Update the material from the line with "pose: elev=17.9 azim=224.9" to the line with "Dot at: (250, 301)" by changing "pose" to "camera", and return only those lines with everything else unchanged and the pictures left out.

→ **Source material**
## BEGIN

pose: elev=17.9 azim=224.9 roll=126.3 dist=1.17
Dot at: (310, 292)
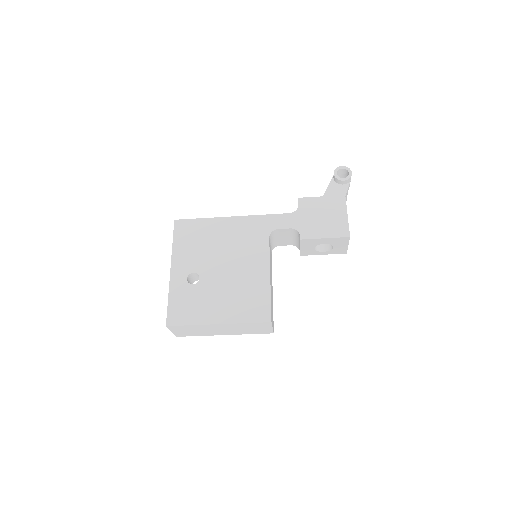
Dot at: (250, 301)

## END
## BEGIN

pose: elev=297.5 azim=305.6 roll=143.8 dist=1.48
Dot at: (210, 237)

## END

→ **Output**
camera: elev=17.9 azim=224.9 roll=126.3 dist=1.17
Dot at: (310, 292)
Dot at: (250, 301)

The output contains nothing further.